8. “Rachel Yurkovich makes throwing a javelin look easy. She also makes it look sexy, but you have to be careful how you say that so it doesn’t sound, well, inappropriate.”: Seriously, you’re a grown man and you’re still this excited to make a penis joke?

9. “If Sophie Polkamp, a great name, wants to retire after this year, I think she would have no problems getting a job as a model in the States.”: One of these things is not like the other.

10. “Beach volleyball is a terrific sport. It allows me an excuse to show everyone pictures of women in bikini’s, and I can’t get in trouble for it, either. It is a loophole in the system that I have discovered. Maybe I shouldn’t have given away my secret.”: You…you do realize that you’re not actually getting away with being a ogling creep here, right?

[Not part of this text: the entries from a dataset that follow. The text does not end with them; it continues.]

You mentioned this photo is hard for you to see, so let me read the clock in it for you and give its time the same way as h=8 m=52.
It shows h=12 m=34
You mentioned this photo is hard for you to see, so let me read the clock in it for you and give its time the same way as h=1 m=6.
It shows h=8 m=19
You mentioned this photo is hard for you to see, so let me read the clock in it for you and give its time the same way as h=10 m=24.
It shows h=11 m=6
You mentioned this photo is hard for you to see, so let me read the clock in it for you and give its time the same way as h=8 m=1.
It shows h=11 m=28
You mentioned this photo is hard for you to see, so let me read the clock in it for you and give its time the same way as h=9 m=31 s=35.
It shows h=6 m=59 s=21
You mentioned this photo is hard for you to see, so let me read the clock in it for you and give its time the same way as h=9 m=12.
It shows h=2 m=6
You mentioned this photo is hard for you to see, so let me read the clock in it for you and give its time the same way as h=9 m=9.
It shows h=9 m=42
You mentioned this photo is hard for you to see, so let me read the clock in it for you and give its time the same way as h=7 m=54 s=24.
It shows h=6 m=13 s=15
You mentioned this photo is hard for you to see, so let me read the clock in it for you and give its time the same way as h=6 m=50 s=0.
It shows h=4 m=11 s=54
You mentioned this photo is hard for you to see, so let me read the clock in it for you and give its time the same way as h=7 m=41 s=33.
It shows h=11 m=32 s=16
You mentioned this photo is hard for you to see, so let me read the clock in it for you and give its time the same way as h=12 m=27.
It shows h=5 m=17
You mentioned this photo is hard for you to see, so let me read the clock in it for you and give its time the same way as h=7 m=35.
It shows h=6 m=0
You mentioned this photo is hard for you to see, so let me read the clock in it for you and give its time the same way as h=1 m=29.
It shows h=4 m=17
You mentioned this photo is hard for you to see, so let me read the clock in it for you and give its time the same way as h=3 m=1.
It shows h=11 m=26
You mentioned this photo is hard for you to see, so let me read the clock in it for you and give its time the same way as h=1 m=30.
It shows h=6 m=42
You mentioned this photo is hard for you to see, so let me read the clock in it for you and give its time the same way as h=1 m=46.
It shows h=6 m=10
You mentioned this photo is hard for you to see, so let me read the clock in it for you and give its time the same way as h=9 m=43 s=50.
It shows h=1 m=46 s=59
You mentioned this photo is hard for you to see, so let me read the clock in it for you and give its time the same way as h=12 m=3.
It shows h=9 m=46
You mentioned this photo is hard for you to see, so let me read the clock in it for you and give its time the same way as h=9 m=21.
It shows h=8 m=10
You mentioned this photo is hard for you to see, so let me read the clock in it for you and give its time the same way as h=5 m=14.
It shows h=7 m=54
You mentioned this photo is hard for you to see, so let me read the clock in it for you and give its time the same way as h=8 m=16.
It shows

11. “It appears that field hockey is going to have an argument for the sport with the most amount of hotties. Every time I pull up another hottie, she plays field hockey.”: Correlation is not the same thing as causation.

12. “Elsa Baquerizo is living in New York but plays for Spain. She hasn’t been all that impressive in international play, finishing as high as fourth place twice.But since this is more about the beauty and less about the talent, she doesn’t have to worry about winning to be noticed.”: There’s actually something refreshing about how blunt this is. At least Delatte isn’t trying to claim to be anything other than vile.

13. “What sport does Lauren Sesselmann play? Soccer? Really? This has got to be a joke. She needs to be a volleyball star instead. Too much clothing in soccer for her.”: God forbid women pick the sports they play based on talent and affinity rather than what gets Delatte his jollies.

14. “If you had to guess where Hanna-Maria Seppala is from, which country, based on this photo alone, would you guess? Did you guess Sweden? Well, you’re wrong. She is from Finland, and boy is she attractive. She might be ripped, but she is still one of the hottest women in the world, period.”: It’s nice to know under which conditions Delatte finds muscles sexy rather than masculine and gross.

15. “I think I may have just become a fan of the Dominican Republic. Anyone else? Milagros Cabral can work a volleyball uniform, too. She might not make the team heading to London this year but if she does, please tell me the schedule of games. Thanks.”: Because the thing that makes other countries and cultures attractive is the sexual availability of women.